Meet Freya, diagnosed with a brain tumour, aged 11

Meet Freya, diagnosed with a brain tumour, aged 11

Hi, I’m Freya and back in 2012 I was just a ‘normal’ 11-year-old. I had a big group of friends and I was really into sports. In fact, I had just been picked by the school to be their Olympic ambassador.

You could say that everything was going well, but a couple of weeks before I was due to start my SATs, I started to get excruciating headaches with bursts of sickness.

Over the next few weeks, my mum and I went to the doctors on multiple occasions and were sent home with a variety of diagnoses - puberty, exam stress or migraines. The headaches weren’t getting any better and eventually my GP suggested getting my eyes checked.

The optician could see swelling at the back of my eyes too. Neither my mum or I had any idea how serious the problem was. He arranged an immediate referral to our local hospital, and they could also see the swelling. Alarm bells started ringing!

Tests and a scan followed, and I was looked after by a play specialist while my mum and dad were given the news that I had been diagnosed with a stage 4 Brain Tumour (Medulloblastoma).

When I came back into the room, I just remember seeing both my mum and dad in tears. They told me that I had a nasty lump in my head, and I needed to go to St George’s Hospital in London immediately. It was an emergency and I had to go by ambulance. As a naïve 11-year-old a trip on blue lights all the way to London sounded like a lot of fun. I was unaware of how drastically my life would change after this day.

Within 24 hours I’d had successful emergency surgery to remove the tumour. I spent 23 days in hospital, had another brain operation to fit a shunt, and recovered from an infection before I was allowed home for a short break before starting treatment at the Royal Marsden.

What followed was six weeks of radiotherapy every day, and chemotherapy once a week. That Summer, I remember watching the street parties for the Queen’s Diamond Jubilee from my hospital window.

During the treatment I lost all my hair; suffered severe sickness leading to massive weight loss, had to be fed via a gastrostomy tube and had to have an operation on my eyes to correct damage left behind by my tumour. I missed most of the first two years of secondary school and by the time I went back my friends had moved on and I was left isolated. To make matters worse I was bullied for being different and ended up changing schools.

In September 2018 I was finally given the ‘all clear’ but I’m still living with the after effects of my cancer. I’ve been left with a neuro-processing delay, balance problems which stop me riding a bike or running, double vision and hearing loss. I self-inject a growth hormone every day and take thyroid medication to correct the damage done to me by the treatment that saved my life.

Despite all this I did well at college and I’m now working in a pre-school. My ambition is to work supporting young people going through an experience like mine.

I was diagnosed so young, that I have only recently started to understand the full life-threatening extent of my cancer diagnosis and I have found this very traumatic.

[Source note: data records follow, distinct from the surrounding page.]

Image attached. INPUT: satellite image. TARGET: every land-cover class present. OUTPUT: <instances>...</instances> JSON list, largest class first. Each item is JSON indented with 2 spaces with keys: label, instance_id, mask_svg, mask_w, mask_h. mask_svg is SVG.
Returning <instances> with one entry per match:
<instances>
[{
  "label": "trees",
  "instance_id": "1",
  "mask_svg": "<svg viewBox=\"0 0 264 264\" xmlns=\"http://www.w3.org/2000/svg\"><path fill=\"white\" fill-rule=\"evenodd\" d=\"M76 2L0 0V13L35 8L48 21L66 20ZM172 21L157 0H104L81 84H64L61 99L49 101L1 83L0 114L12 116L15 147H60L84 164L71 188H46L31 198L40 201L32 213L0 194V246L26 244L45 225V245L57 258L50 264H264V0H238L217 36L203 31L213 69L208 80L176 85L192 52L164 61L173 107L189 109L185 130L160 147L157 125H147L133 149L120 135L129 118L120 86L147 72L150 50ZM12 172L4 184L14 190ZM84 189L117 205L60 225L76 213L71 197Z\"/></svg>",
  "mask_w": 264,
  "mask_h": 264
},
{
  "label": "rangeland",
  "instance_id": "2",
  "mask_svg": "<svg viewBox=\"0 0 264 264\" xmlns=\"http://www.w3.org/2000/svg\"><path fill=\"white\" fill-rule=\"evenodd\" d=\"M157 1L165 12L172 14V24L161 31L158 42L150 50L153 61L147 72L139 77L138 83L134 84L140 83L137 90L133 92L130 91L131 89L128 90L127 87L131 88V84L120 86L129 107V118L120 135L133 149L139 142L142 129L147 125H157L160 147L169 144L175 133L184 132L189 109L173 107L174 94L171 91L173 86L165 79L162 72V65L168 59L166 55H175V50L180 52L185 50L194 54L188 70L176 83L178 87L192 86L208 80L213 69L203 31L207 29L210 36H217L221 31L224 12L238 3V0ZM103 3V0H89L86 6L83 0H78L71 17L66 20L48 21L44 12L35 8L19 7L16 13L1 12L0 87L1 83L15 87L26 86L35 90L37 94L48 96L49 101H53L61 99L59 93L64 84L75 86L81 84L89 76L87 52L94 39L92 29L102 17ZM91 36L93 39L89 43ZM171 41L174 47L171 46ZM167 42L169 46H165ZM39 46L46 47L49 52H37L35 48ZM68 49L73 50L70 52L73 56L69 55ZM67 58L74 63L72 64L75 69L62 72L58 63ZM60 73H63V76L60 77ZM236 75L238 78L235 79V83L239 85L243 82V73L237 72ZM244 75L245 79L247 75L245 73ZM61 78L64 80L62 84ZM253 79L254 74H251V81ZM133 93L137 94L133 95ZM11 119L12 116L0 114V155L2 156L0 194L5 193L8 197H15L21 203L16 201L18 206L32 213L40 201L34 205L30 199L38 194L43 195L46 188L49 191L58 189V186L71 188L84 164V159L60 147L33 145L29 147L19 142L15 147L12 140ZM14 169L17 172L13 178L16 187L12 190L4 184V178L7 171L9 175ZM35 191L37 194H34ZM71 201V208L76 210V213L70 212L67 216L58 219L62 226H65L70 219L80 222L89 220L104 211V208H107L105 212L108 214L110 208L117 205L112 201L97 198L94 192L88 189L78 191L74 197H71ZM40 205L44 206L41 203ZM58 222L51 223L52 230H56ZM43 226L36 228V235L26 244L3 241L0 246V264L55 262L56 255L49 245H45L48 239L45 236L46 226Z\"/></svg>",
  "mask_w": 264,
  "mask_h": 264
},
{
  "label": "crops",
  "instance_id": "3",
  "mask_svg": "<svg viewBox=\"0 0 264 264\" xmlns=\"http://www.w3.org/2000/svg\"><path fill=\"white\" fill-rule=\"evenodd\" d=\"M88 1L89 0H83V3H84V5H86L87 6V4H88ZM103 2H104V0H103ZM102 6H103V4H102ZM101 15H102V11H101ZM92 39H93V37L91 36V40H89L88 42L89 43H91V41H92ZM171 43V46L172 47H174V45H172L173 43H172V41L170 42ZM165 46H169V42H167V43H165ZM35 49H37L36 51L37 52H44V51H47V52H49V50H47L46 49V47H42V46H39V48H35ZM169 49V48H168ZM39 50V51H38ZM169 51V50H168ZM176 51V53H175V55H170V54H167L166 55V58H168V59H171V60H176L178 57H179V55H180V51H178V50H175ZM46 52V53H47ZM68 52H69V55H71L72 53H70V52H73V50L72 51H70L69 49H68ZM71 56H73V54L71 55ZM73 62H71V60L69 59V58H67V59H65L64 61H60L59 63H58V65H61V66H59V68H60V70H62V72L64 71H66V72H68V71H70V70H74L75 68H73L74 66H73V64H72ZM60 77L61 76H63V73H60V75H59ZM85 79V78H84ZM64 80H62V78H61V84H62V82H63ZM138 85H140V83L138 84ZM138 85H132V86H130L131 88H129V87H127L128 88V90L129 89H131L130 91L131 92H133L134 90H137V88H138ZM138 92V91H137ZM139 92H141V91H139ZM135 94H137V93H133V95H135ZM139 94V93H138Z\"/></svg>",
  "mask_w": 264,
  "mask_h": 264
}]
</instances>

I became extremely lonely and my confidence and self-esteem took a big hit, that’s where Teens Unite came in.

Over the last few years, I’ve been going to their events, ranging from Christmas balls, theatre shows and motivational events to their annual Activity Stay. Spending time with other teens who have had a similar experience to me in such a supportive and understanding environment has helped me grow and become much more confident.

I’ve built a network of special friends who just get it, and in lockdown the regular Teens Unite zoom events have been a lifeline, helping us to keep in touch and support each other.

I don’t think that it’s too much to say that Teens Unite have been instrumental in helping me rebuild my life after my illness.